[start]

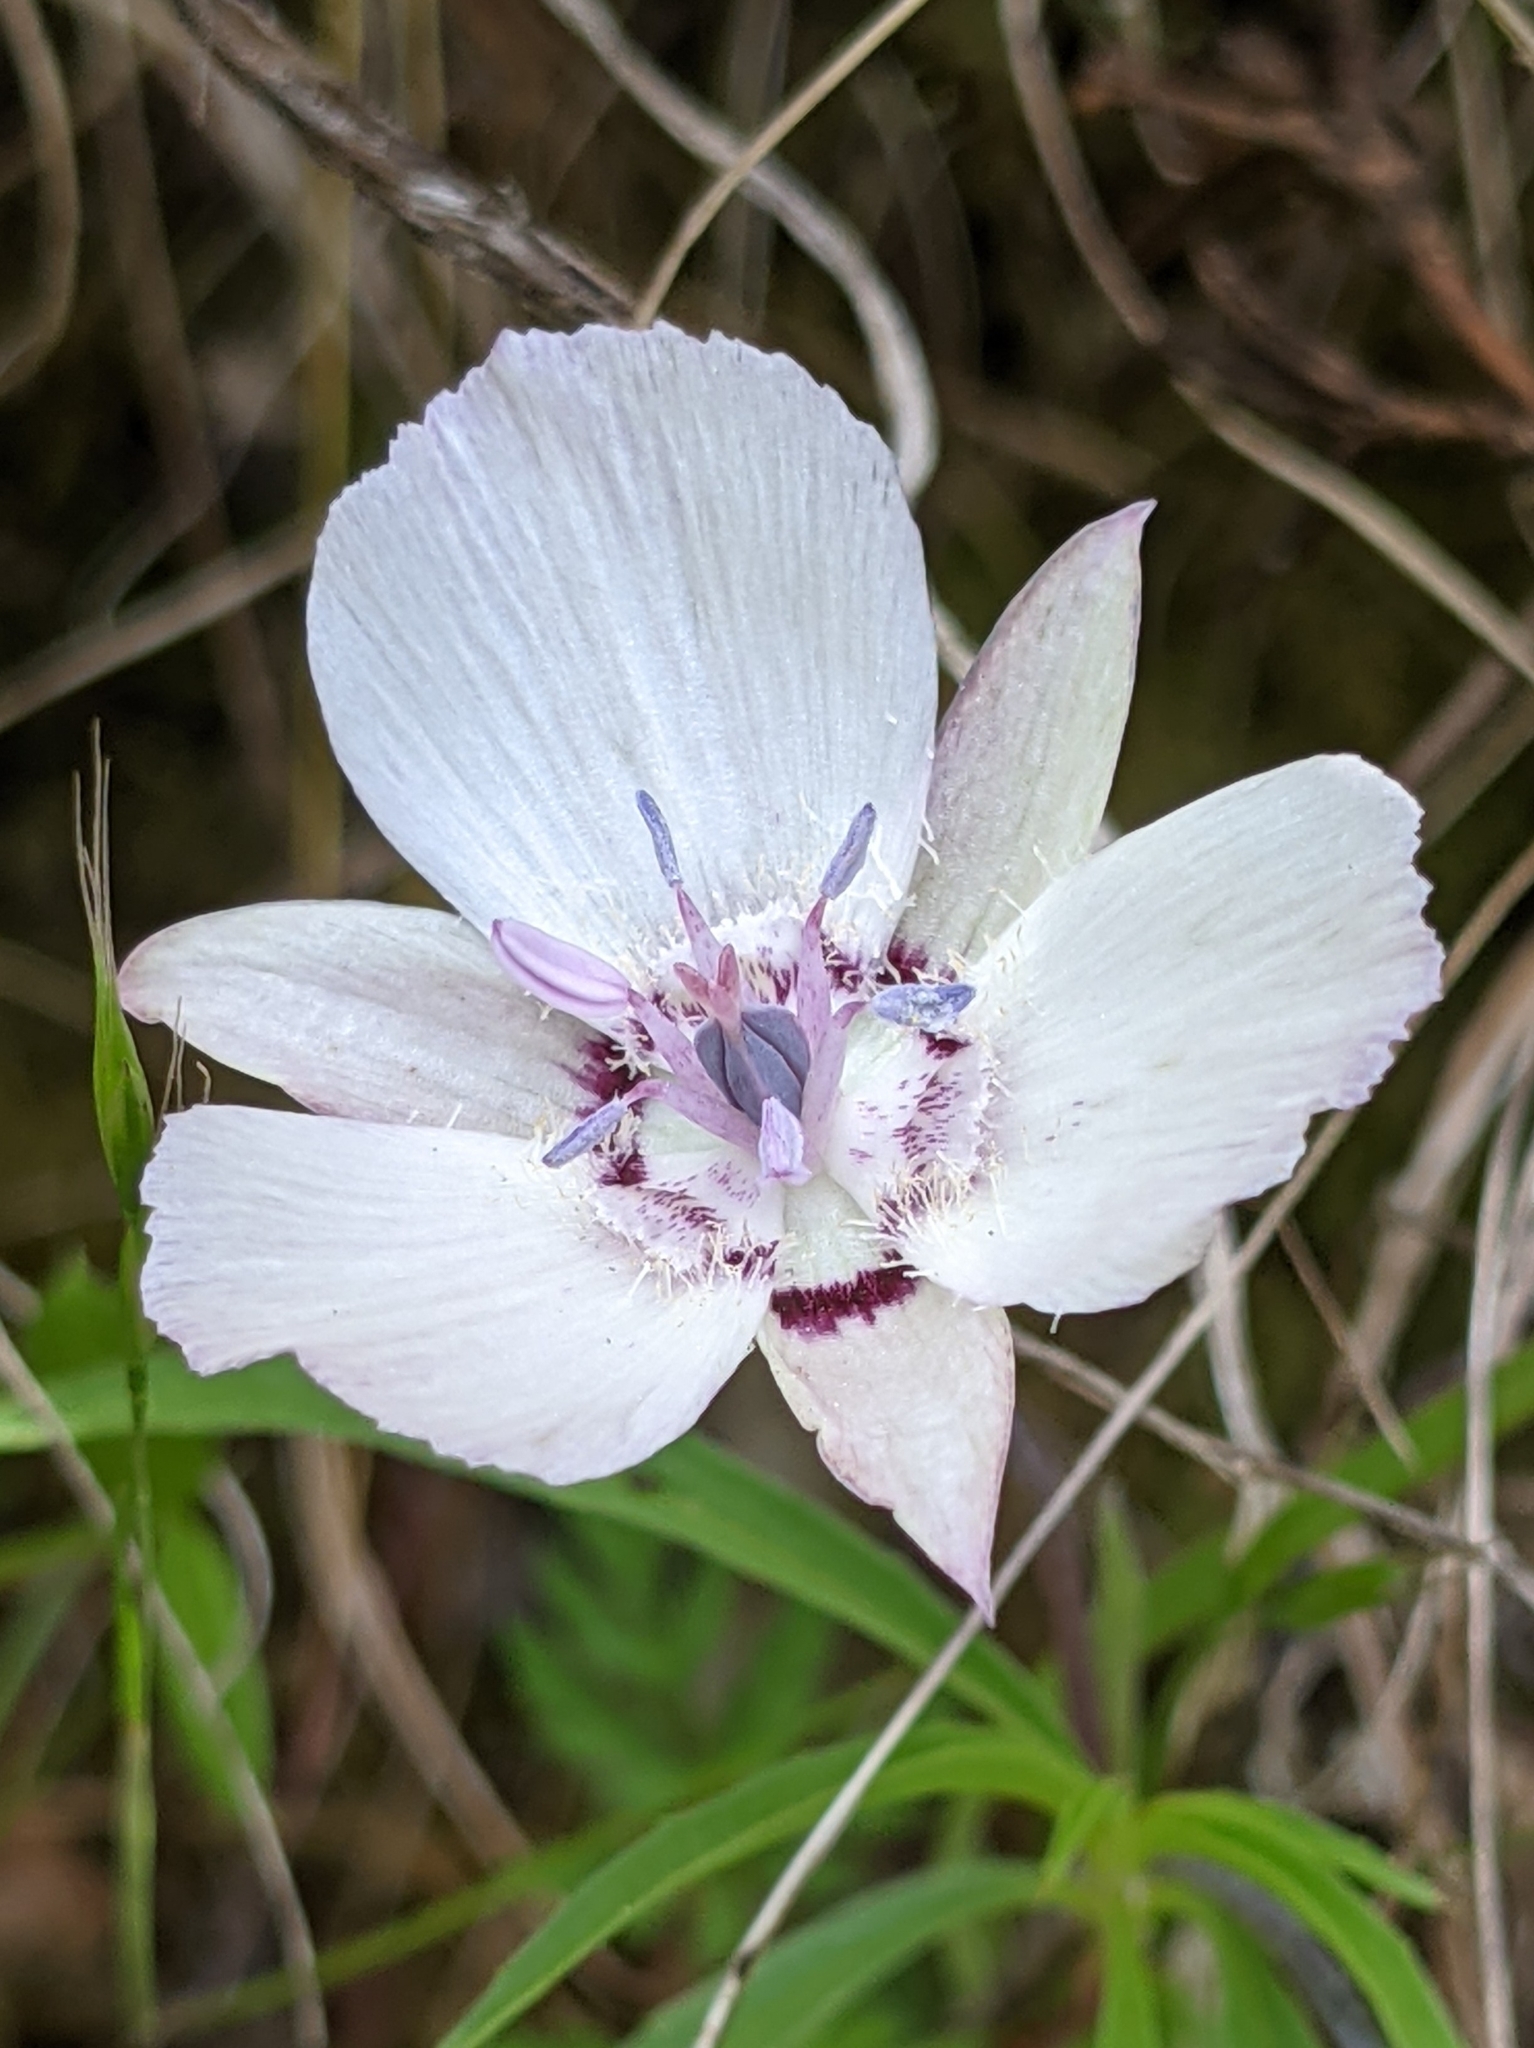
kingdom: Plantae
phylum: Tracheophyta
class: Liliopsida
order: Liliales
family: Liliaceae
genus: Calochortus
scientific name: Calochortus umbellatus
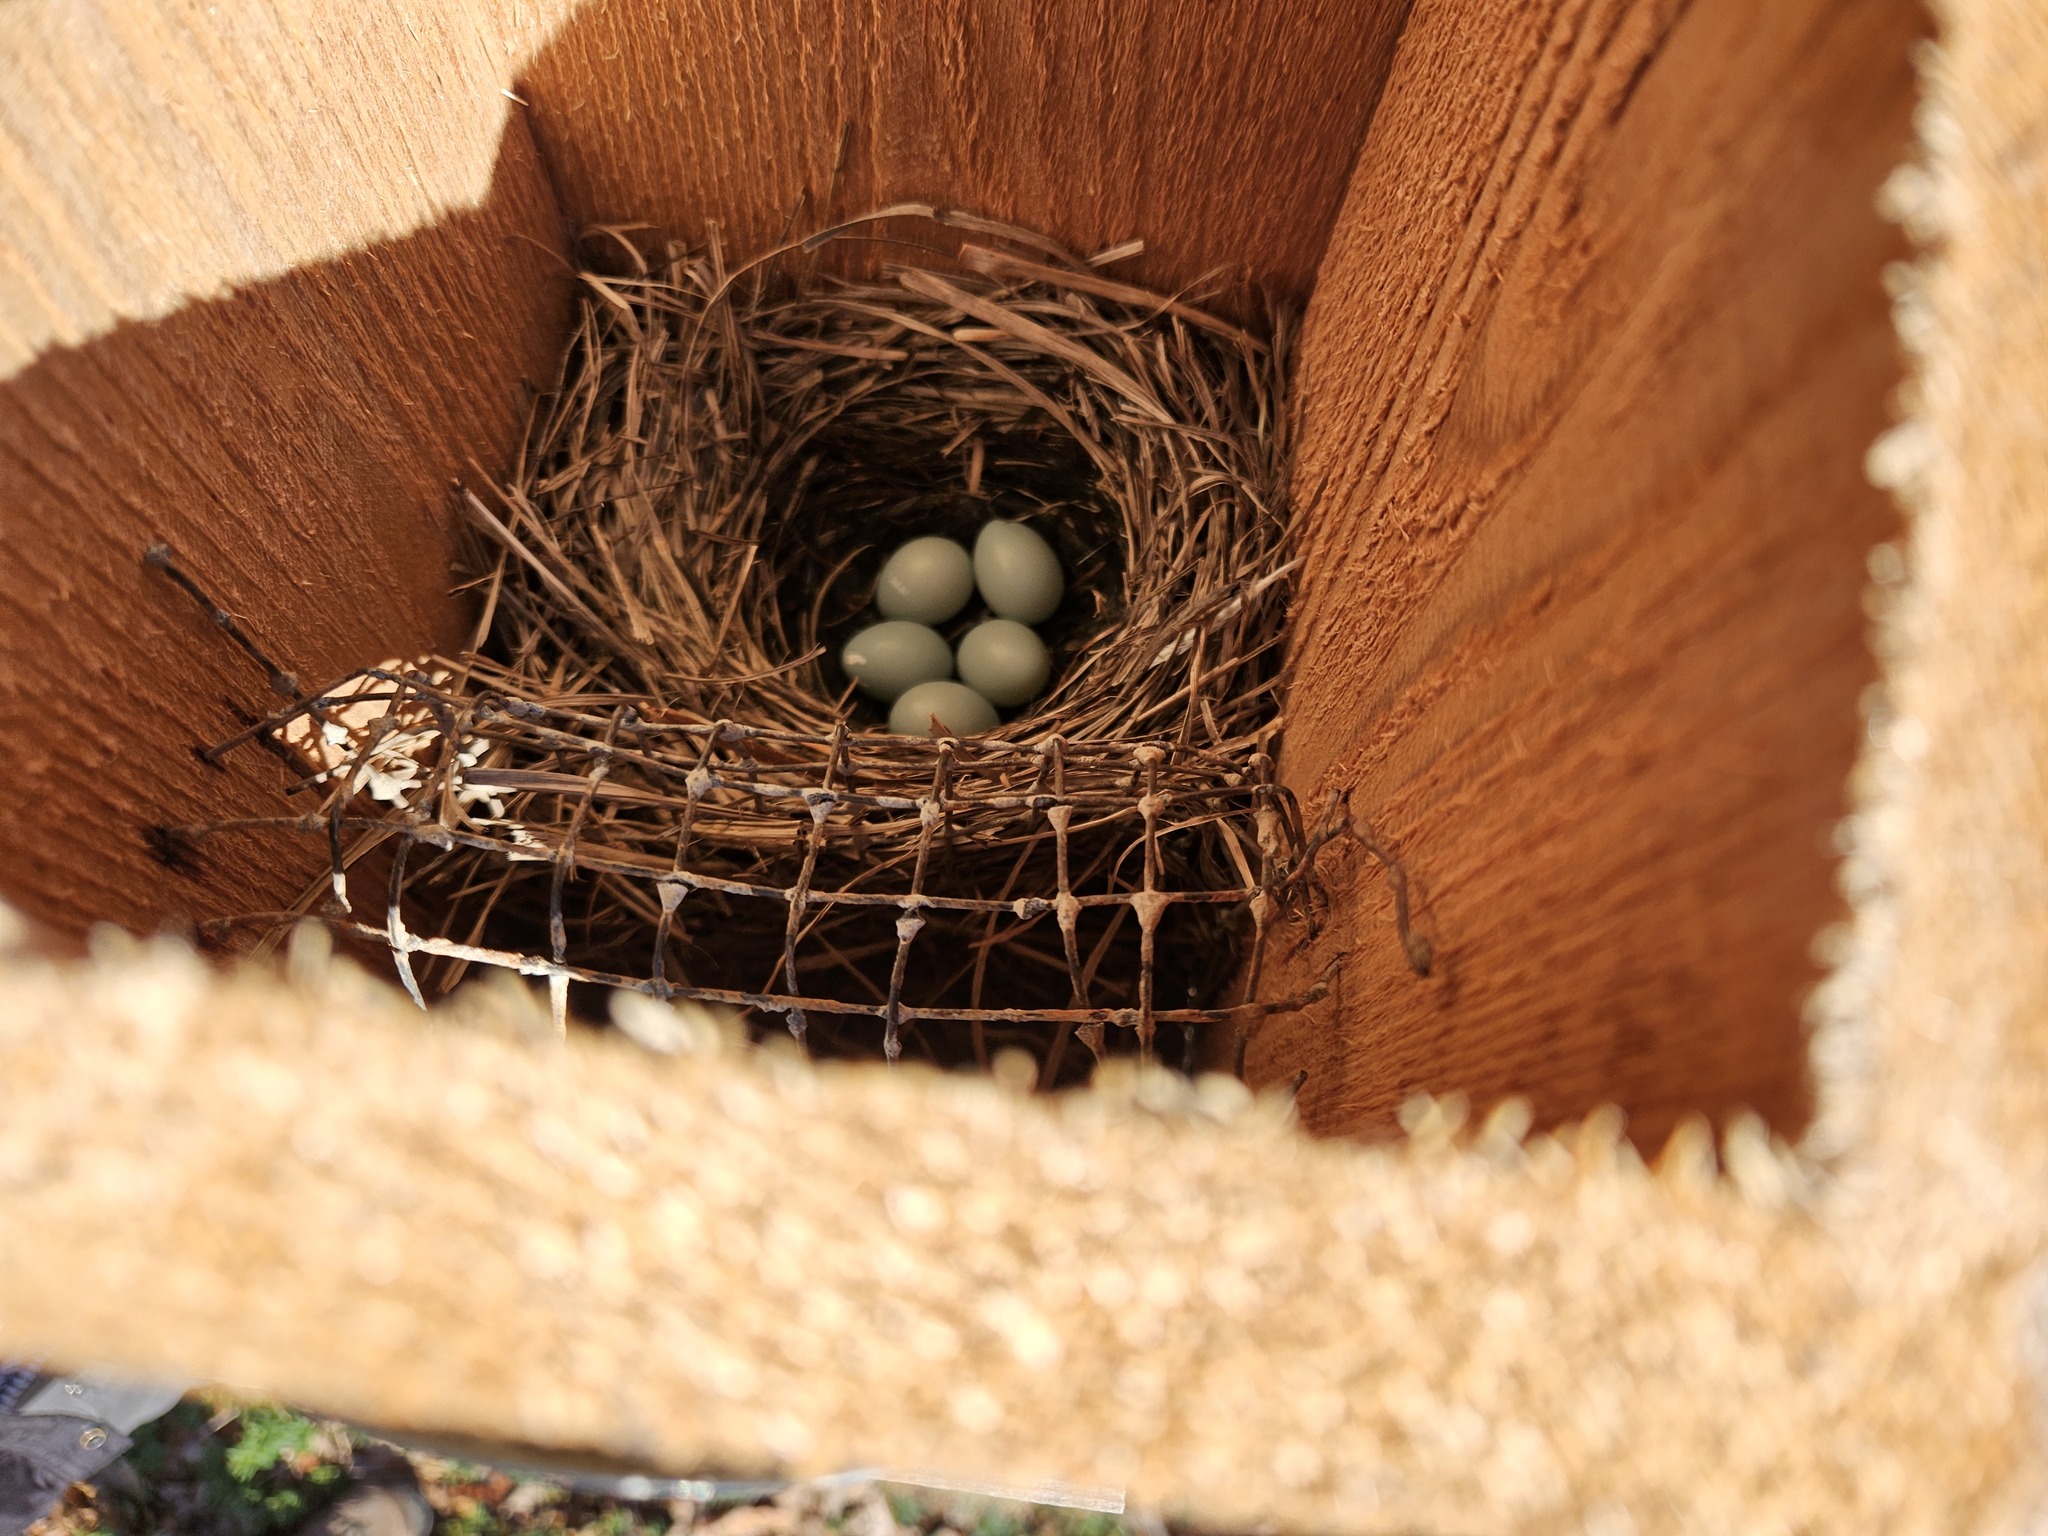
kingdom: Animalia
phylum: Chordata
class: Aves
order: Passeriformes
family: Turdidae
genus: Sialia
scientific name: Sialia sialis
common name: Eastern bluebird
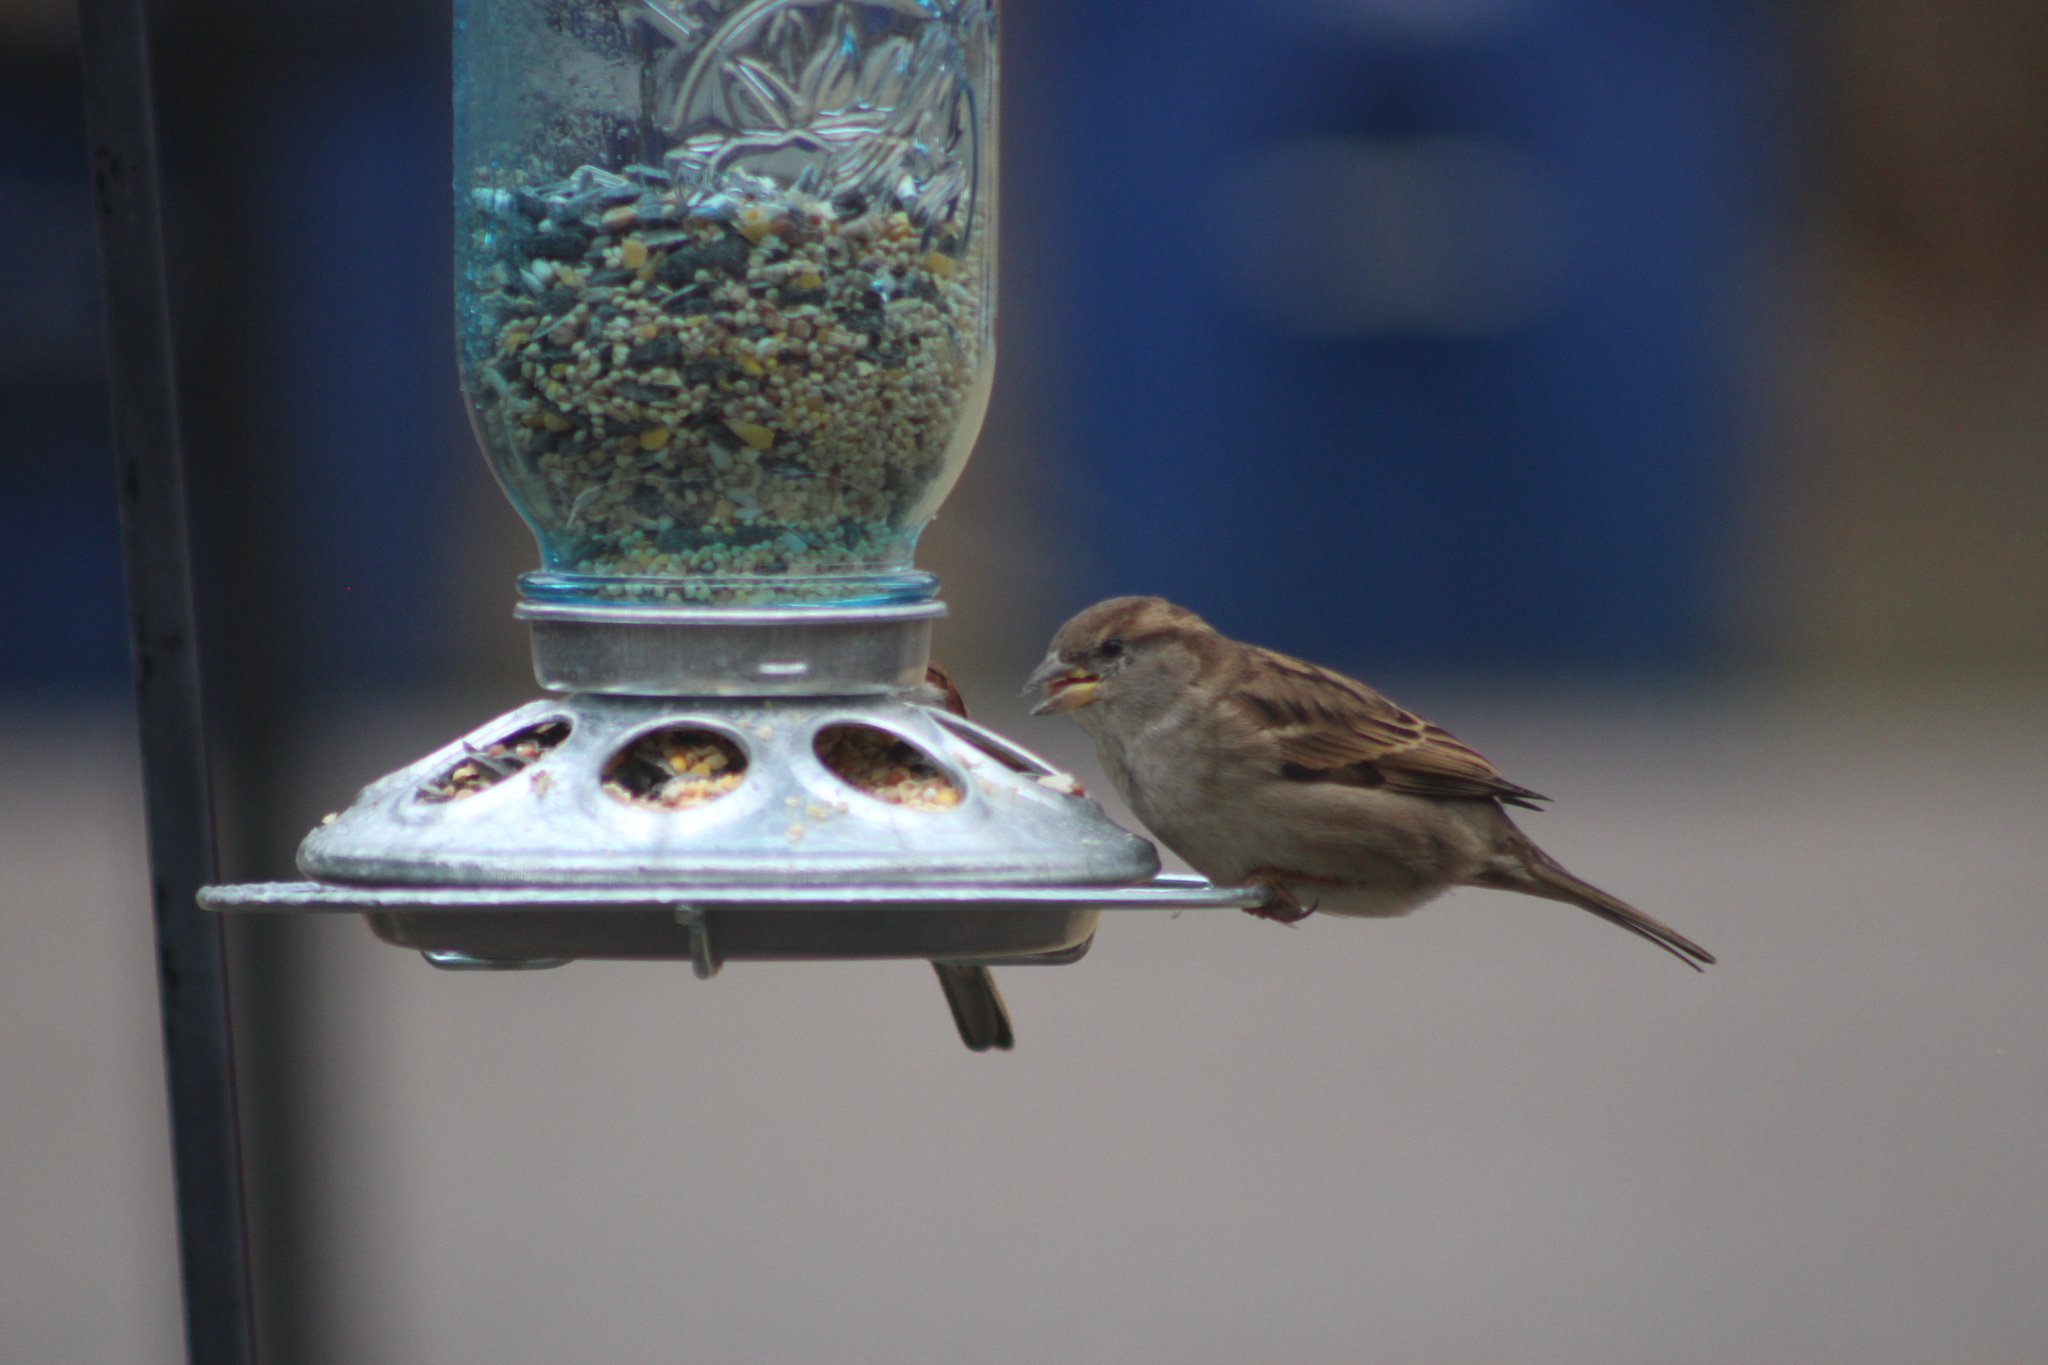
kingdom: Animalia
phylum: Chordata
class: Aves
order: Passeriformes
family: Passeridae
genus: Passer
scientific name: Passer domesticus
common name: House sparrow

[end]

▶ WHAT YOU NEED TO DO: Copy every line of the records above word for word, leaving out the pictures.

▶ RESULT OF THIS TASK:
kingdom: Plantae
phylum: Tracheophyta
class: Liliopsida
order: Liliales
family: Liliaceae
genus: Calochortus
scientific name: Calochortus umbellatus
kingdom: Animalia
phylum: Chordata
class: Aves
order: Passeriformes
family: Turdidae
genus: Sialia
scientific name: Sialia sialis
common name: Eastern bluebird
kingdom: Animalia
phylum: Chordata
class: Aves
order: Passeriformes
family: Passeridae
genus: Passer
scientific name: Passer domesticus
common name: House sparrow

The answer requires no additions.